People v. Wolfe

—Judgment, Supreme Court, Bronx County (Robert L. Cohen, J.), rendered June 5, 1991, convicting defendant, after a jury trial, of two counts of robbery in the first degree, and sentencing him to concurrent terms of 6 to 12 years, unanimously affirmed.

Defendant’s challenge to the sufficiency and the weight of the evidence adduced at trial is without merit because the claimed discrepancies in testimony merely presented a question of credibility to be resolved by the jury (see, People v Jorge, 181 AD2d 441, 441-442, lv denied 80 NY2d 833). Defendant was not deprived of due process by the People’s failure to disclose that the main prosecution witness had been lodged in a motel for security reasons at the government’s expense. Assuming that a Brady violation occurred, there was no showing of a reasonable probability (see, People v Chin, 67 NY2d 22, 33) that disclosure of this evidence would have affected the outcome of the trial. Since the witness’s testimony was not secured by any financial or other incentive, there is no indication that revelation of the motel accommodations would have altered the jurors’ assessment of the witness’s reliability on the witness stand.

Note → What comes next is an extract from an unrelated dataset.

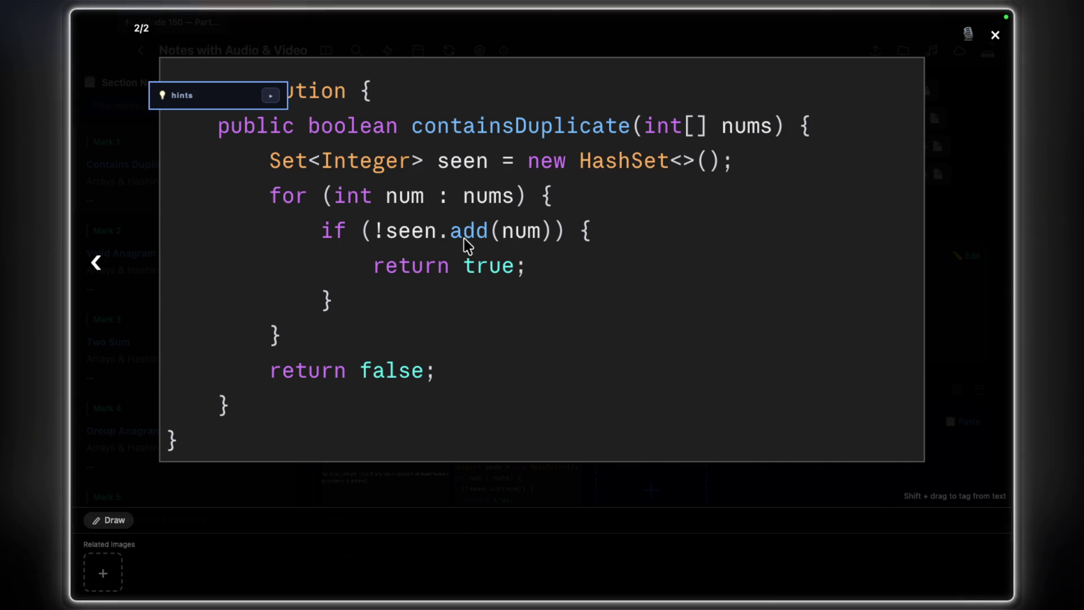
key("Escape")
scroll(457, 229, "up", 3)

As to the trial court’s ruling rejecting defendant’s request for a missing witness charge, the defense failed to meet the threshold requirement of establishing that the alleged witness, Tarik, was knowledgeable about a material issue in the case (see, People v Kitching, 78 NY2d 532, 536); defense counsel merely made a pro forma conclusory request. In any event, the testimony indicated that Tarik was not present at the robbery. Tarik apparently was present during the chase in the street in the dark, but defendant can only speculate on appeal *400that Tarik "almost certainly saw them * * * and was knowledgeable regarding identification”. Moreover, the defense failed to raise the matter as soon as practicable to allow the court to exercise its discretion and to permit the parties to tailor their strategies (see, People v Gonzalez, 68 NY2d 424, 428).

We have considered defendant’s remaining contention and find it to be without merit. Concur—Carro, J. P., Rosenberger, Wallach, Kupferman and Rubin, JJ.